Extracted records
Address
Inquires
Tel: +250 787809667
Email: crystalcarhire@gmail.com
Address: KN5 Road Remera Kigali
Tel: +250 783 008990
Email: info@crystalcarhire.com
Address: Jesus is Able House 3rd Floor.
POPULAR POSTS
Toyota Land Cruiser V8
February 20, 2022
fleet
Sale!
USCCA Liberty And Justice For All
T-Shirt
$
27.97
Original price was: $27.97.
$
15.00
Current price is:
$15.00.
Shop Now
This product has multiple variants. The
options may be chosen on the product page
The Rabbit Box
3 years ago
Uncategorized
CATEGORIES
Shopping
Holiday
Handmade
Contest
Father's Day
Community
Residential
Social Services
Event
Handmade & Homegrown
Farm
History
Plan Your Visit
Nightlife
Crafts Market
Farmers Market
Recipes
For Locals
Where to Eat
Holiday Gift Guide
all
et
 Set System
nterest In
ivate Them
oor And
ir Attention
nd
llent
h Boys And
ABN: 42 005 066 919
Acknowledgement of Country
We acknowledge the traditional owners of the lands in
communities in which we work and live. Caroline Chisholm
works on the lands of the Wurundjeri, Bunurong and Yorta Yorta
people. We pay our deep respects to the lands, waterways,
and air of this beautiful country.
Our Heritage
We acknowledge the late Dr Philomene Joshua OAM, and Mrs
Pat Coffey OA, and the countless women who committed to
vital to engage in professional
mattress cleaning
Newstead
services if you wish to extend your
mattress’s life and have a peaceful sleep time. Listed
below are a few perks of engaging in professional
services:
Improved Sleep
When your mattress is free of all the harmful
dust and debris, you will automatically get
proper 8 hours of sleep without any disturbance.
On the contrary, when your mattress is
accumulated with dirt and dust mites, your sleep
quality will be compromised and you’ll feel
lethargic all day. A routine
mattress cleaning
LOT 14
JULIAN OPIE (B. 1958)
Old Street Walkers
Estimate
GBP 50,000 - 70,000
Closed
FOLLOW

### Task brief
Write out every line of the material from the very first one down to and including the line containing "The Rabbit Box" as a numbered list, leaving out any blank lines.

### Result for this exercise
1. Address
2. Inquires
3. Tel: +250 787809667
4. Email: crystalcarhire@gmail.com
5. Address: KN5 Road Remera Kigali
6. Tel: +250 783 008990
7. Email: info@crystalcarhire.com
8. Address: Jesus is Able House 3rd Floor.
9. POPULAR POSTS
10. Toyota Land Cruiser V8
11. February 20, 2022
12. fleet
13. Sale!
14. USCCA Liberty And Justice For All
15. T-Shirt
16. $
17. 27.97
18. Original price was: $27.97.
19. $
20. 15.00
21. Current price is:
22. $15.00.
23. Shop Now
24. This product has multiple variants. The
25. options may be chosen on the product page
26. The Rabbit Box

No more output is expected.